In previous studies on patients with cervical cancer, there has been no correlation noted between the patient's age and the SN detection rate. The cause of a low detection rate in patients over 50 yr may result from decreased lymphatic flow resulting from the aging process. Age and physician's experience are known to be important factors influencing the SN detection rate in breast cancer patients. As women get older, fatty tissue in the mammary gland increases and lymphatic flow lessens. An increase in the age of one year or one unit of BMI decreases the odds of success for SN detection by 5% (21).

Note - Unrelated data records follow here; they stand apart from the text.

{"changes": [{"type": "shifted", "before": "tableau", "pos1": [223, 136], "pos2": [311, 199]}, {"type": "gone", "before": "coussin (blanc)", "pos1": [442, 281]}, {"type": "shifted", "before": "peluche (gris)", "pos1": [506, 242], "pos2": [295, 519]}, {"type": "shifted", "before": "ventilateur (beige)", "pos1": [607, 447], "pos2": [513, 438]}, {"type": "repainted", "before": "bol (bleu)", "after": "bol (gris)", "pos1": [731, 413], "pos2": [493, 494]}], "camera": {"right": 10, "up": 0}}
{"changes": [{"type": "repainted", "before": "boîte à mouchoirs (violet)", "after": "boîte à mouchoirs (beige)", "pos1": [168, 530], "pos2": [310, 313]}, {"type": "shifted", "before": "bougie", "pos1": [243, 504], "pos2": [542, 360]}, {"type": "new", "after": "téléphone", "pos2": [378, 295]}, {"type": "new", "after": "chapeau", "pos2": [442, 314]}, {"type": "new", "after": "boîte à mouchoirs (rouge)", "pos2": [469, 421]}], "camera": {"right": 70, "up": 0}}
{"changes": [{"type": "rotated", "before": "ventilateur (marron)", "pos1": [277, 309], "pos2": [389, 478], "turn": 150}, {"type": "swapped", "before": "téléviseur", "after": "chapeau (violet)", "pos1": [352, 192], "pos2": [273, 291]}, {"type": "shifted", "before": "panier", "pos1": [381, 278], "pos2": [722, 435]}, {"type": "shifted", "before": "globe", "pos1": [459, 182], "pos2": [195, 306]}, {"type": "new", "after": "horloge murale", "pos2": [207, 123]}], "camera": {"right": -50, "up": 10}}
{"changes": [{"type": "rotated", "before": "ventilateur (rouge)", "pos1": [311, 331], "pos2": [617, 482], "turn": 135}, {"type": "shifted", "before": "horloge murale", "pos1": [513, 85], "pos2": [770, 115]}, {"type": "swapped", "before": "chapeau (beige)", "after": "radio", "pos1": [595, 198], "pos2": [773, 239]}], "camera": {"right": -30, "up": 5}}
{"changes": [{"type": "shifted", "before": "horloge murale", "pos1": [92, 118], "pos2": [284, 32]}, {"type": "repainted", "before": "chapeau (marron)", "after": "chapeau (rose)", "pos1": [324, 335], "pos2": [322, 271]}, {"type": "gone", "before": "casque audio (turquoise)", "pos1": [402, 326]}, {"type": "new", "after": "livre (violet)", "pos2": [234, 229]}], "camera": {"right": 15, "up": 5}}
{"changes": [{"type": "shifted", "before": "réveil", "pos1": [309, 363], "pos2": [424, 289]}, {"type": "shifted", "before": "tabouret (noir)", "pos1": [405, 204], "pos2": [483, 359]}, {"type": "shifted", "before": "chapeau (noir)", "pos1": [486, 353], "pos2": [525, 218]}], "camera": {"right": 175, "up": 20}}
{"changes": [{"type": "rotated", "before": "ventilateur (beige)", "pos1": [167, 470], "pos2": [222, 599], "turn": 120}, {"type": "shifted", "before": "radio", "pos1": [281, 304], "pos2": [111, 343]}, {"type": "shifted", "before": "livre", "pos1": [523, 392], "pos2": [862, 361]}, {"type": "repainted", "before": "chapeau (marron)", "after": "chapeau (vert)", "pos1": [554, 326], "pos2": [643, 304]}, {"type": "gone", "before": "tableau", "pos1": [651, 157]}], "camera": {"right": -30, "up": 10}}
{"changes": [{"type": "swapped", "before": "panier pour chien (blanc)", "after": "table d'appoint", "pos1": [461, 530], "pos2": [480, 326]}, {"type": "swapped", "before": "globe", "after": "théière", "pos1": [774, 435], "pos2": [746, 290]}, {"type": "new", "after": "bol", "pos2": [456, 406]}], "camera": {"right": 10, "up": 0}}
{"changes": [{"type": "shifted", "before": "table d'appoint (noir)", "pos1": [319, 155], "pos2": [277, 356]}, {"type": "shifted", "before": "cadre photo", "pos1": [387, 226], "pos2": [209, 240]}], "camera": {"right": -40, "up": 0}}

The learning curve for laparoscopic retrieval of SN showed that the average time from injection to retrieval of the first node was shorter with time (24). Attending physicians with experience in lymphatic mapping of vulvar cancer, a short learning curve has been observed (12). In our study, laparotomic or laparoscopic SN detection was performed according to the preference of surgeons who had experience with radical surgery. The detection rate was similar between the first 43 patients and the last 46 patients, which suggested the need for a very short learning period. If physicians are accustomed to radical surgery, lymphatic mapping with blue dye and detection of SNs are relatively easy to learn.
Limitations of this study include the following: we did not consider time elapsed, tumor size and depth of injection; which were important factors noted in previous studies. This could have lowered our detection rate.
In conclusion, SN detection, with a small amount of isosulfan blue dye (1% Lymphazurin 2 mL) is feasible and safe; however, our results show a low detection rate. Age and history of preoperative conization are important factors influencing the success rate of SN detection; which was higher in patients younger than 50 yr or with a history of preoperative conization.